Skip to main content
University of Wisconsin–Madison
SSCC Statistics Notes

Category: Math

Simple Regression – Data and Coefficient Transformations

General Transformations

In a linear regression problem, \(Y=XB\), an overdetermined system to be solved for \(B\) by least squares or maximum likelihood, let \(A\) be an arbitrary invertible linear transformation of the columns of \(X\), so that \(X_\delta=XA\).

Then the solution, \(B_\delta\) to the transformed problem, \(Y=X_\delta B_\delta\), is \(B_\delta=A^{-1}B\).

We can see this by starting with the normal equations for \(B\) and \(B_\delta\): \[\begin{aligned}B &=(X^TX)^{-1}X^TY \\
\\
B_\delta &=(X_\delta^TX_\delta)^{-1}X_\delta^TY \\
&=((XA)^TXA)^{-1}(XA)^TY \\
&=(A^TX^TXA)^{-1}A^TX^TY \\
&=(X^TXA)^{-1}(A^T)^{-1}A^TX^TY \\
&=(X^TXA)^{-1}X^TY \\
&=A^{-1}(X^TX)^{-1}X^TY \\
&=A^{-1}B \\
\end{aligned}\]

This gives us an easy way to calculate \(B_\delta\) from \(B\), and vice versa: \[AB_\delta=B\] The linear transformation that we used on the columns of \(A\), inverted, gives us the transformed solution.

An example in R illustrates how an arbitrary (invertible) linear transformation produces equal fits to the data, i.e. the same predicted values.

transf <- matrix(runif(4), ncol=2) # arbitrary linear transformation

m1 <- lm(mpg ~ wt, data=mtcars)
mpg1 <- predict(m1)

m2 <- lm(mpg ~ 0 + model.matrix(m1) %*% transf, data=mtcars)
mpg2 <- predict(m2)

plot(mpg1 ~ mpg2)

norm(as.matrix(mpg1-mpg2), "F")
## [1] 5.049355e-13

Looking at the solutions to these two models, we see the same transformation and it’s inverse allow us to convert the coefficients directly.

□ □ □ □ □

What you will do: Return the part of the regression notes above starting with "This gives us" and going on through "lm(mpg ~ wt, data=mtcars)", copied word for word.

□ □ □ □ □

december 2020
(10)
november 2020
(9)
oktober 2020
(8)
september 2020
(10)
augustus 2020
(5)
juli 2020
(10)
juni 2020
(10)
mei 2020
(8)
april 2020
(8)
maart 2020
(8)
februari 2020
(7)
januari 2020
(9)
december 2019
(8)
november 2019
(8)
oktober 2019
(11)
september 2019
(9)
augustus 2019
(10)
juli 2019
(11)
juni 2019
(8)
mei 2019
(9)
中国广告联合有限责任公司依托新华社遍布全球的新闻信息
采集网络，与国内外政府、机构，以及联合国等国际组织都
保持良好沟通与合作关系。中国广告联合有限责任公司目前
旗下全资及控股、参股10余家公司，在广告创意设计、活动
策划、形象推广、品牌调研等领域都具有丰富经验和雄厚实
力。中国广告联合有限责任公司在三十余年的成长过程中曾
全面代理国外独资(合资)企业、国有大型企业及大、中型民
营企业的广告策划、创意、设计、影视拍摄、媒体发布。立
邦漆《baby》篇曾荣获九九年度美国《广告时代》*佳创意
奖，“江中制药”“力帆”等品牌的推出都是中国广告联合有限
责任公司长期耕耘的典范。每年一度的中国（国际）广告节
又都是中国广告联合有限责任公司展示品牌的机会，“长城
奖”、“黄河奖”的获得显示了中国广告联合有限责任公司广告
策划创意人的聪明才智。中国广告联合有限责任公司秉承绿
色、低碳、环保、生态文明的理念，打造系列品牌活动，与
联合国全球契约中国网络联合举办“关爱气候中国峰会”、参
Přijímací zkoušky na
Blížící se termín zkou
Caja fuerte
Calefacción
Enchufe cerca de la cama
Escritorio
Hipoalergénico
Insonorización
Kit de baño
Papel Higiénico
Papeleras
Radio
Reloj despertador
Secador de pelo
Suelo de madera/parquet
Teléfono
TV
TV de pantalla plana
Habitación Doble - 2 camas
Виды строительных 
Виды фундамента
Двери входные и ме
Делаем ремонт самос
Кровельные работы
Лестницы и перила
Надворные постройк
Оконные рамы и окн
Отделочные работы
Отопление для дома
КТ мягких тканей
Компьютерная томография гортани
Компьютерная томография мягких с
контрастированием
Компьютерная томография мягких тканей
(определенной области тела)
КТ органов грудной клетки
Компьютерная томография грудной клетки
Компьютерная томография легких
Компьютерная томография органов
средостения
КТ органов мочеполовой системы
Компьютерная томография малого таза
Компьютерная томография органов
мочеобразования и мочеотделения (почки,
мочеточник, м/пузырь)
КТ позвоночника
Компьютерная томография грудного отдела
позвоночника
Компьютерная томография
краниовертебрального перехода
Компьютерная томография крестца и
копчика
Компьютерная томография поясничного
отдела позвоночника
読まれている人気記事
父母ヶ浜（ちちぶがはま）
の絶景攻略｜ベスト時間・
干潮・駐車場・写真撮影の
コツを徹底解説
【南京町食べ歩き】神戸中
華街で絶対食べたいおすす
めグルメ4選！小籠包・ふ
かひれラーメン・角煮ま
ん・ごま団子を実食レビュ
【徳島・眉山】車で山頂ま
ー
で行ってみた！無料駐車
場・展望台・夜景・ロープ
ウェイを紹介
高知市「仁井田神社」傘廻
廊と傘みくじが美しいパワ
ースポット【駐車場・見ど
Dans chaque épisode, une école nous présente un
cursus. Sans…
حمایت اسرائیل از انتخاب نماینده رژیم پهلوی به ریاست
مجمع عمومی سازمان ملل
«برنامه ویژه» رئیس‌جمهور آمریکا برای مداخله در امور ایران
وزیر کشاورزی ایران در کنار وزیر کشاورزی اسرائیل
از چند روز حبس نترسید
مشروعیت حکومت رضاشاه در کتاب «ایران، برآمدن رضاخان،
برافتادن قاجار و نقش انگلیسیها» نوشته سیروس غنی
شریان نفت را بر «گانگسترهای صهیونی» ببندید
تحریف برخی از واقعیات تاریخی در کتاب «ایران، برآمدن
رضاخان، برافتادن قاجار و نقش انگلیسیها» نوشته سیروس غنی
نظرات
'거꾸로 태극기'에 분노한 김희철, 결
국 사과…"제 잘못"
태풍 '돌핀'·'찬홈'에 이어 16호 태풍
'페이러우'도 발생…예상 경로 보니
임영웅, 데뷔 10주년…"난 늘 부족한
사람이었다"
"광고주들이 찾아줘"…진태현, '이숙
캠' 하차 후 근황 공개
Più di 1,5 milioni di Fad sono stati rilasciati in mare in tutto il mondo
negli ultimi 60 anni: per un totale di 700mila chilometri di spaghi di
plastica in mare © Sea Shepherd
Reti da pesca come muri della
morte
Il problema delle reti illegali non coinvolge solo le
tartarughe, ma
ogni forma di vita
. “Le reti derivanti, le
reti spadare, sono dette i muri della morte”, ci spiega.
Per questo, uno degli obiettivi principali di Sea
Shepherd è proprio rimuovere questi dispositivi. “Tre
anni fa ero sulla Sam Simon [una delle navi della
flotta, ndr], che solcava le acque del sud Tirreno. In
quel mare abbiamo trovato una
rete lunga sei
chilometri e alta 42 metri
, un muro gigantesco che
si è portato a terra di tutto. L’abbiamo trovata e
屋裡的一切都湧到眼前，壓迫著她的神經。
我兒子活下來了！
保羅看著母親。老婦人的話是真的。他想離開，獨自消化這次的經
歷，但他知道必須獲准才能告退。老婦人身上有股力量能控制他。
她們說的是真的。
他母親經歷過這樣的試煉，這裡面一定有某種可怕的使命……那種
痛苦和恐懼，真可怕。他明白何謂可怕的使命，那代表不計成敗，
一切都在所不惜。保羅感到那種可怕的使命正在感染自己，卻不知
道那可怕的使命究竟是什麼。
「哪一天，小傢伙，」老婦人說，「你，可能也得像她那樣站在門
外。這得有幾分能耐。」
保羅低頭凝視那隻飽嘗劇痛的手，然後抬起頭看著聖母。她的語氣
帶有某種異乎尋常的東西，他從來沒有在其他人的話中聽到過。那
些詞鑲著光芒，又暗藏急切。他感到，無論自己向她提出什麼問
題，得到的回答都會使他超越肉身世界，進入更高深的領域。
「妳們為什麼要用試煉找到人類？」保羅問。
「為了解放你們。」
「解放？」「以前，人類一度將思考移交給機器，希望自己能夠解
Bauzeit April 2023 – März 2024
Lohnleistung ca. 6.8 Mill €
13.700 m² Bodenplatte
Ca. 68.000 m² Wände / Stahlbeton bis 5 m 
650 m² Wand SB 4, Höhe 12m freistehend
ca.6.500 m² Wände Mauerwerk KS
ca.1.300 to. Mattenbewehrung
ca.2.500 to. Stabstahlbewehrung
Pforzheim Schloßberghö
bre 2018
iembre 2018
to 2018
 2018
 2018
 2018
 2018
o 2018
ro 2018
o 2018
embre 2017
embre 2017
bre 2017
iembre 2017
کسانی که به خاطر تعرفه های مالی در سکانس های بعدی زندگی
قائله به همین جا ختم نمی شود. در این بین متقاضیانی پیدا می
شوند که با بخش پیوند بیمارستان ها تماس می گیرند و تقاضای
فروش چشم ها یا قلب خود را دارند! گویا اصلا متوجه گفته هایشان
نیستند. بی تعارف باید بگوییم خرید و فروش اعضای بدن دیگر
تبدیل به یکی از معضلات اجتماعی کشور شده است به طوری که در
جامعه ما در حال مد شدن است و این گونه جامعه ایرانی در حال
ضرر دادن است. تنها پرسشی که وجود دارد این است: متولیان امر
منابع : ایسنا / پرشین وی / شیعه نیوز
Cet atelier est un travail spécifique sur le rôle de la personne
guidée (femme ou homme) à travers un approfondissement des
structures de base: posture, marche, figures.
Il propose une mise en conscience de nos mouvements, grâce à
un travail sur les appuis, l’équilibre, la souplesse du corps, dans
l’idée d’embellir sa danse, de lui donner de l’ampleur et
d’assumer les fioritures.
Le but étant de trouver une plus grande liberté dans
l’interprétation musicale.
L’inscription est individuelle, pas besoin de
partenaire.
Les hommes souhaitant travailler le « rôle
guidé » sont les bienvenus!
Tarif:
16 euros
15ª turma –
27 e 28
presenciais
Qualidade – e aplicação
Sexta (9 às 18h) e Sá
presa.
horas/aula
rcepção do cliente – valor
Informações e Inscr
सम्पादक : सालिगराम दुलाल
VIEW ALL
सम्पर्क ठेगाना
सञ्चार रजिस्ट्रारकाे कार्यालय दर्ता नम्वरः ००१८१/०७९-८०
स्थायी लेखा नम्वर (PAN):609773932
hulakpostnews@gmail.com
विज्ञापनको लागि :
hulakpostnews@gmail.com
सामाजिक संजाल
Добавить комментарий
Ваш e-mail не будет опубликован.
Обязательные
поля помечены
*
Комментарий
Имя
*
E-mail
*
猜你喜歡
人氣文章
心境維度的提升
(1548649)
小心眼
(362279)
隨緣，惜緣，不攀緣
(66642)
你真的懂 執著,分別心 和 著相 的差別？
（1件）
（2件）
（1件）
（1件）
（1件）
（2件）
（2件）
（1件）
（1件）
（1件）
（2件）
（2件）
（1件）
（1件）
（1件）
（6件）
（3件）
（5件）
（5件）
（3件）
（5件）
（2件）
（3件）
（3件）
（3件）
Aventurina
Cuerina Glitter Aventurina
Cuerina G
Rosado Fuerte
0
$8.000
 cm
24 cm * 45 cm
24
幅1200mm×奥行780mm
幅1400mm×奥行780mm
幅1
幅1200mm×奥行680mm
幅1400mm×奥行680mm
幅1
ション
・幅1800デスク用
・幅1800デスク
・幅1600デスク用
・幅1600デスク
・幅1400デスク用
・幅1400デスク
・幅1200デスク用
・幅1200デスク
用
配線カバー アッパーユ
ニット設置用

□ □ □ □ □

Answer to this problem:
This gives us an easy way to calculate \(B_\delta\) from \(B\), and vice versa: \[AB_\delta=B\] The linear transformation that we used on the columns of \(A\), inverted, gives us the transformed solution.

An example in R illustrates how an arbitrary (invertible) linear transformation produces equal fits to the data, i.e. the same predicted values.

transf <- matrix(runif(4), ncol=2) # arbitrary linear transformation

m1 <- lm(mpg ~ wt, data=mtcars)